Valle Del SaccoToday

Labico, dai social alla piazza fino alle denunce la morte di Valerio scuote la cittadina

A distanza di oltre 18 mesi la macchina giudiziaria si è rimessa in modo dopo  il respingimento dell’archiviazione e dopo il clamore mediatico di questi ultimi tempi

A distanza di oltre 18 mesi dalla tragica morte del giovane Valerio Frijia sotto ad un treno in una fredda notte d’inverno nel piccolo paese di Labico nella periferia sud di Roma, su questa vicenda come vi avevamo accenato qualche giorno fa, si è creata una strana situazione che sta provocando reazioni a catena che dai social sono arrivate nelle piazze ed in caserma dai carabinieri.

Una smossa alle indagini

In pratica da circa un mese per aiutare i familiari nella ricerca della verità su questa assurda morte sulla quale ancora ci sono troppi dubbi sono state create della pagine facebook in cui i familiari stanno raccontando, in più capitoli, quello che è a loro conoscenza sugli ultimi istanti di vita di Valerio. Un racconto forte e ricco di particolari che sta scutendo le coscienze di molti e che ha riportato l’attenzione su questa vicenda che nel febbraio scorso ha visto i giudici respingere la richiesta di archiviazione del procedimento in corso e che, soprattutto, sembrebbe che abbia dato un’accelerata agli inquirenti del tribunale di Velletri che proprio in questi giorni hanno ripreso in mano il fascicolo e nelle prossime settimane dovrebbero riprendere gli interrogatori.

La denuncia in caserma

Tornando al concetto delle reazioni che si sono sviluppate in queste ultime settimane dopo una serie di post e foto messe in rete sin dai giorni successivi alla tragedia una famiglia di Labico che si è sentita presa di mira in particolar modo ha deciso di tutelarsi andando dai carabinieri della locale stazione per sporgere denuncia per diffamazione a mezzo stampa. Dopo il nostro articolo della settimana scorsa i componenti di questa famiglia ci hanno contattato e ci hanno spiegato perché hanno deciso di andare dai carabinieri e perché sono pronti a tendere una mano ai familiari di Valerio.
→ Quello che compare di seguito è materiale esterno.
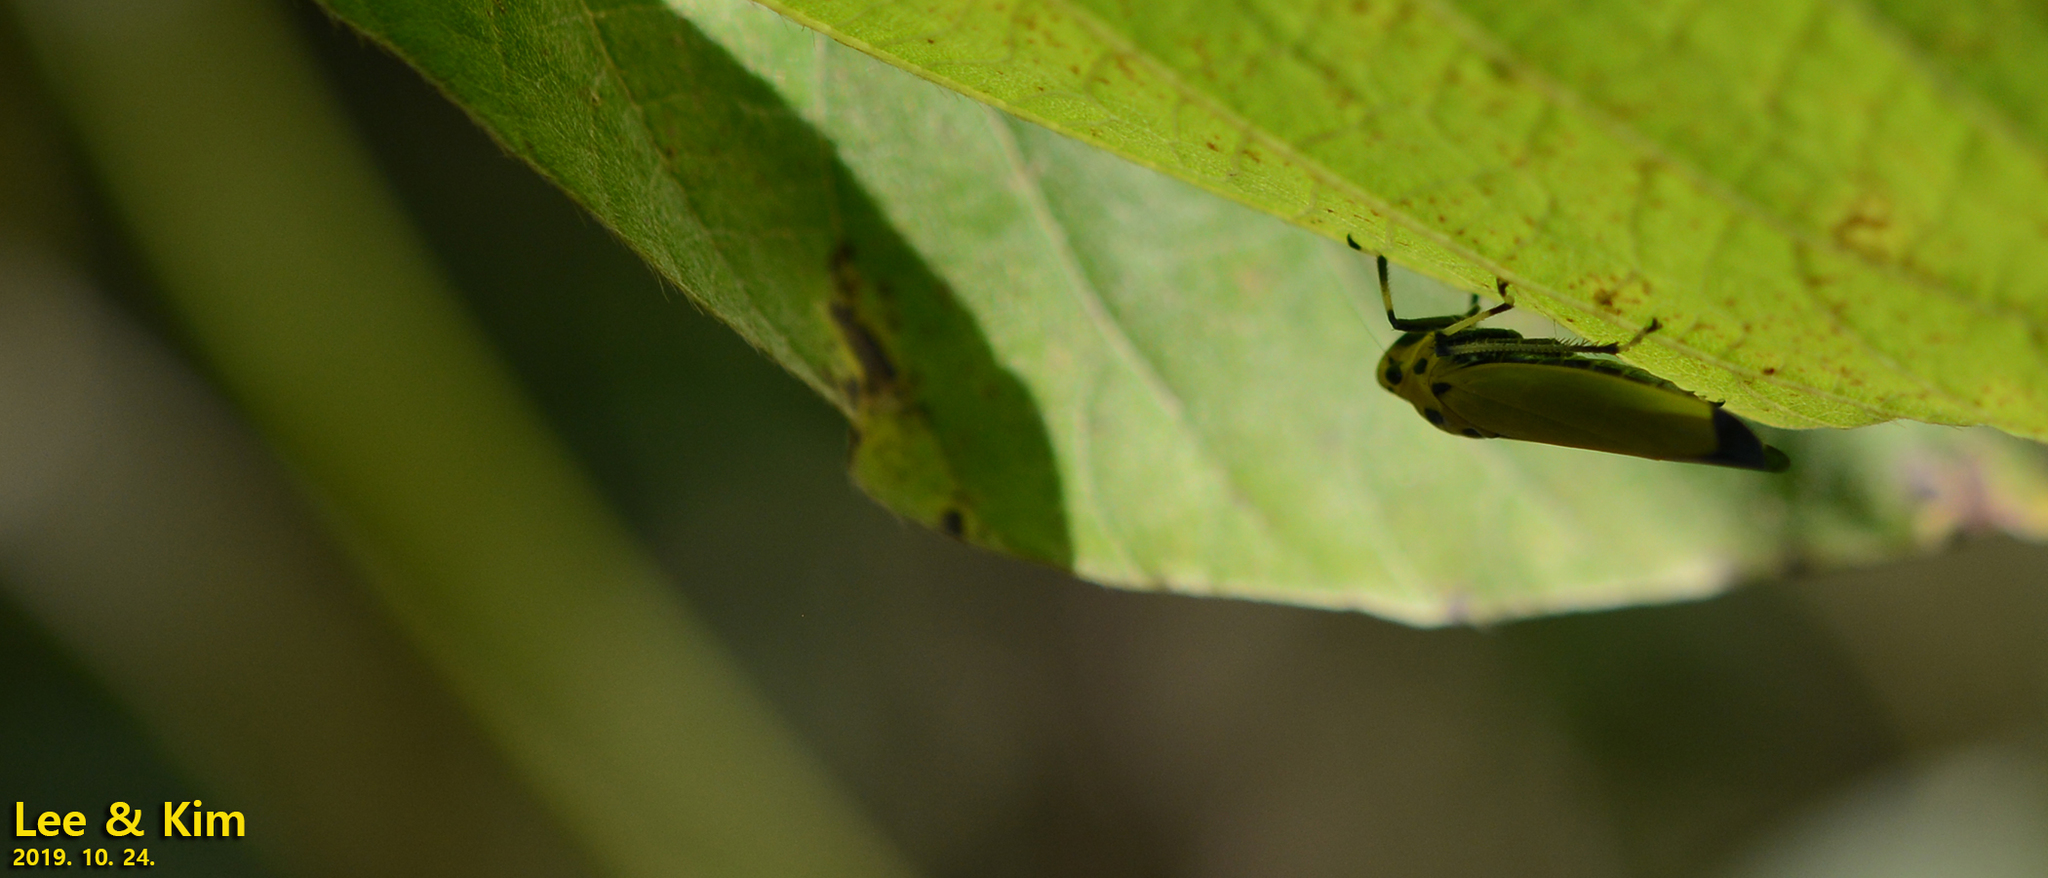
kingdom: Animalia
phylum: Arthropoda
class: Insecta
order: Hemiptera
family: Cicadellidae
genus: Bothrogonia
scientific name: Bothrogonia ferruginea
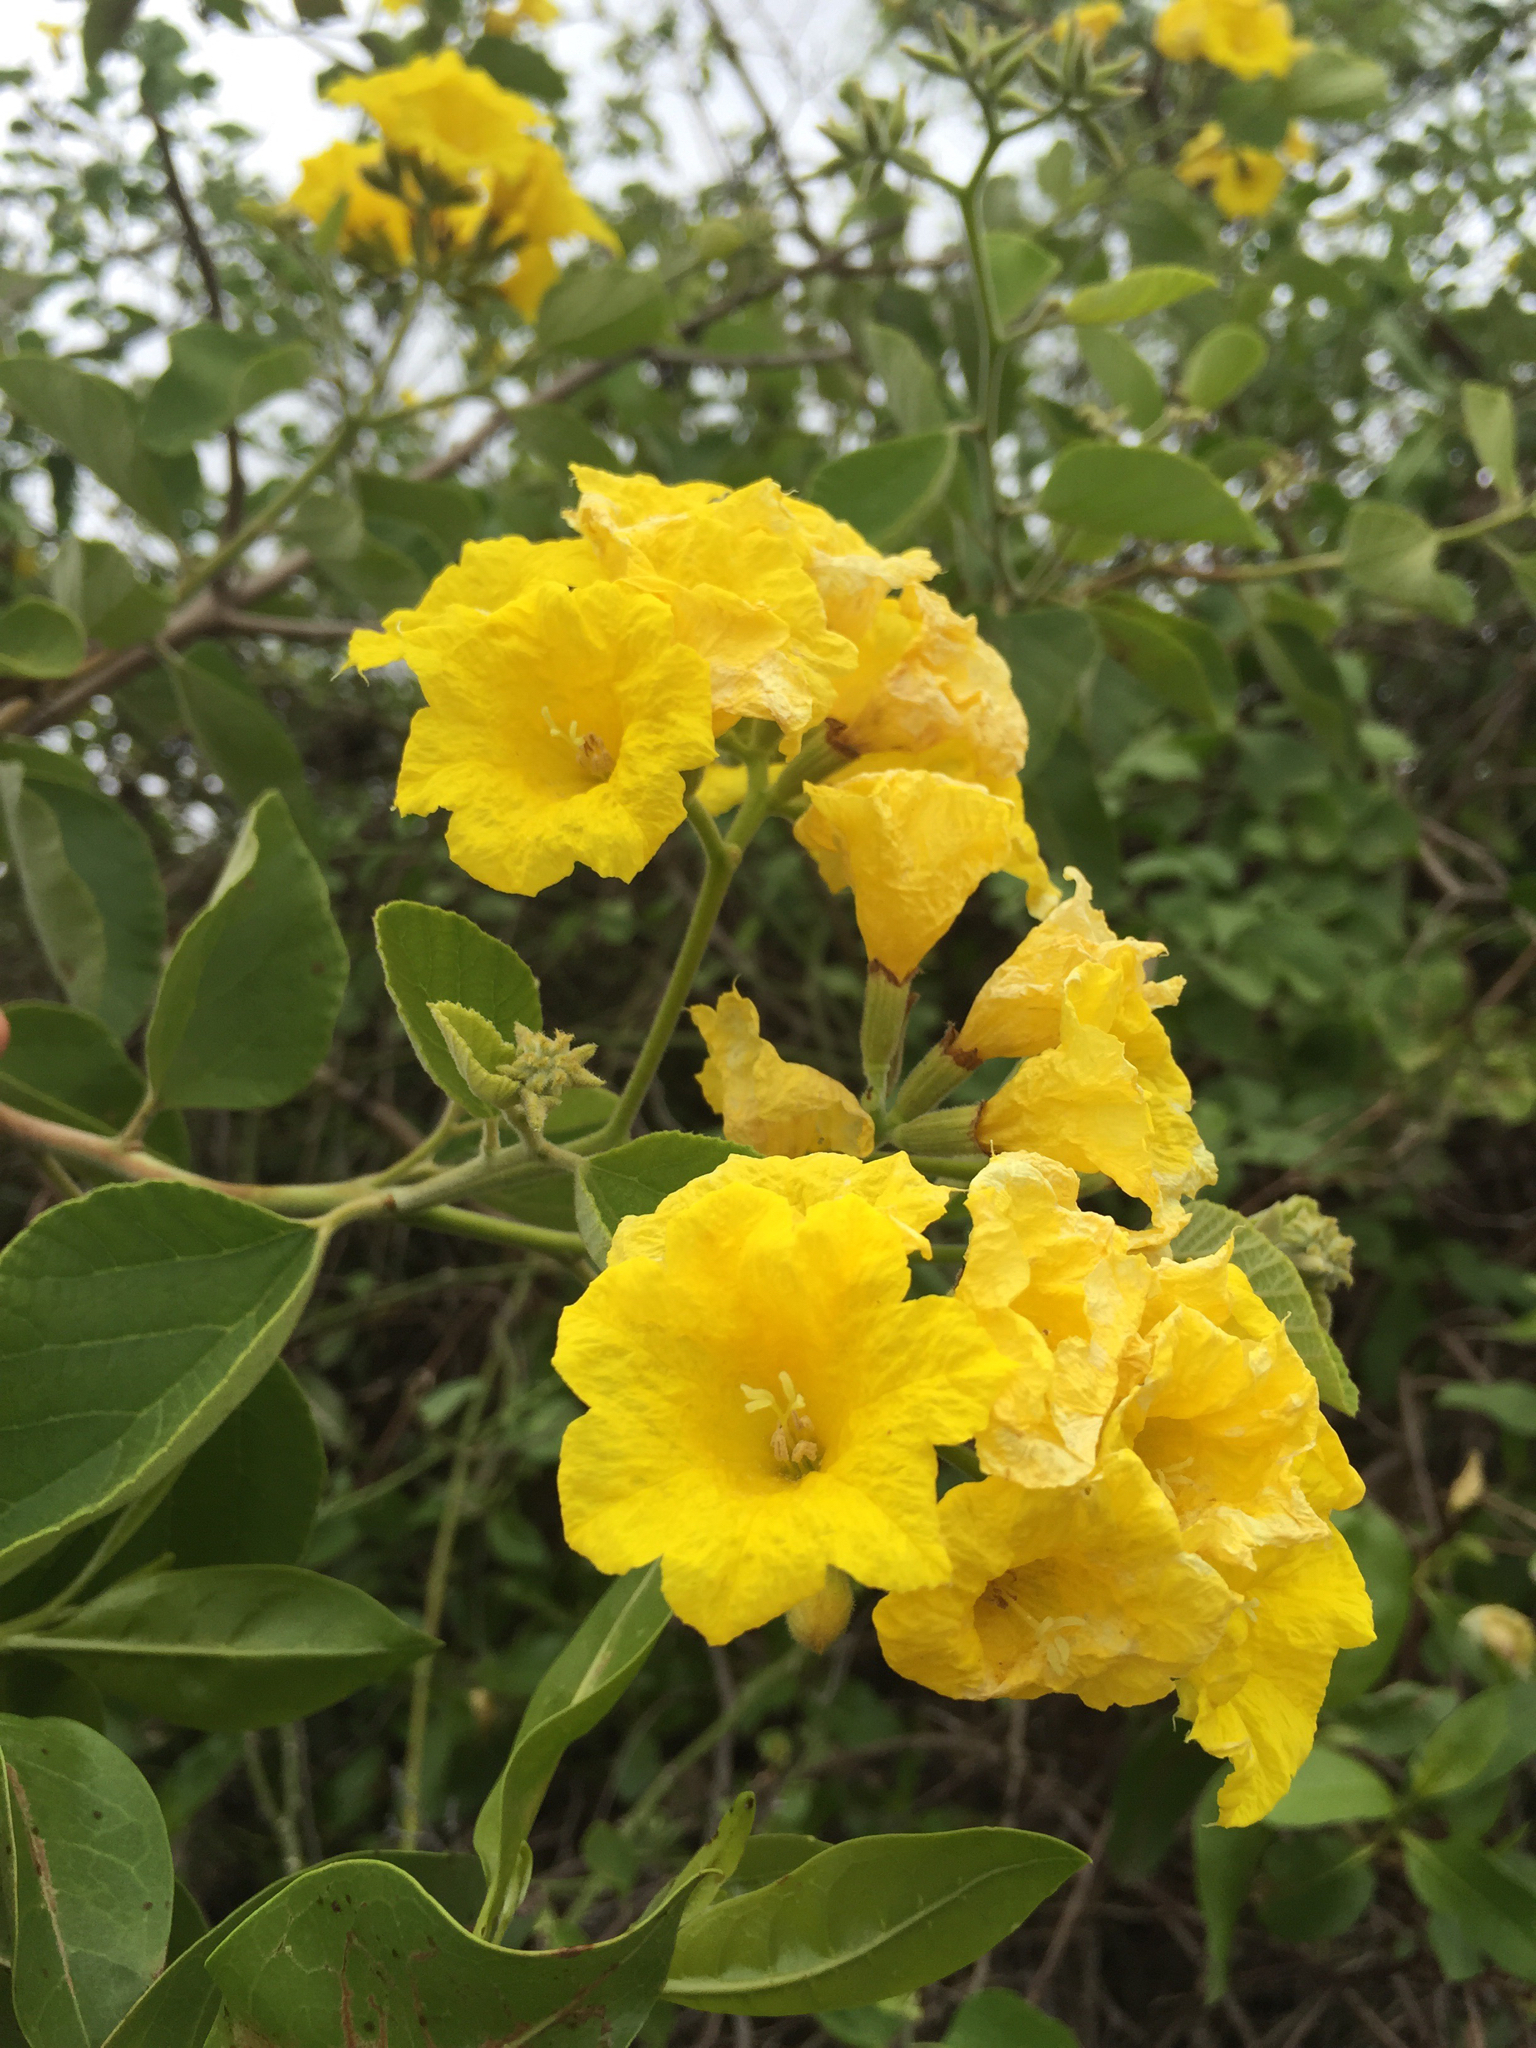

“In questi ultimi tempi la situazione si era fatta veramente troppo pesante per noi. Dopo la pubblicazione di una foto in rete – ci dicono i componenti di questa famiglia con in mano la copia della denuncia depositata dai carabinieri – ci sono arrivate una valanga di offese e di minacce. Noi siamo una famiglia che da oltre 20 anni siamo qui a Labico, paese che abbiamo scelto per vivere dopo essere andati via dall’Europa dell’Est. Siamo dei lavoratori onesti e ci siamo messi a servizio sempre della comunità. Ora questa situazione ci fa star male veramente. Anche noi siamo per la ricerca della verità sulla morte del giovane Valerio e quello che è successo in piazza non ha niente a che fare con il discorso dcello striscione ma solo con le offese che abbiamo ricevuto. Siamo disponibili a ritirare la denuncia se solo si trovasse il modo di non alimentare ulteriormente questo clima di odio. Noi vogliamo parlare con familiari di Valerio in un clima di serenità però e per questo chiediamo aiuto anche all’amministrazione comunale”.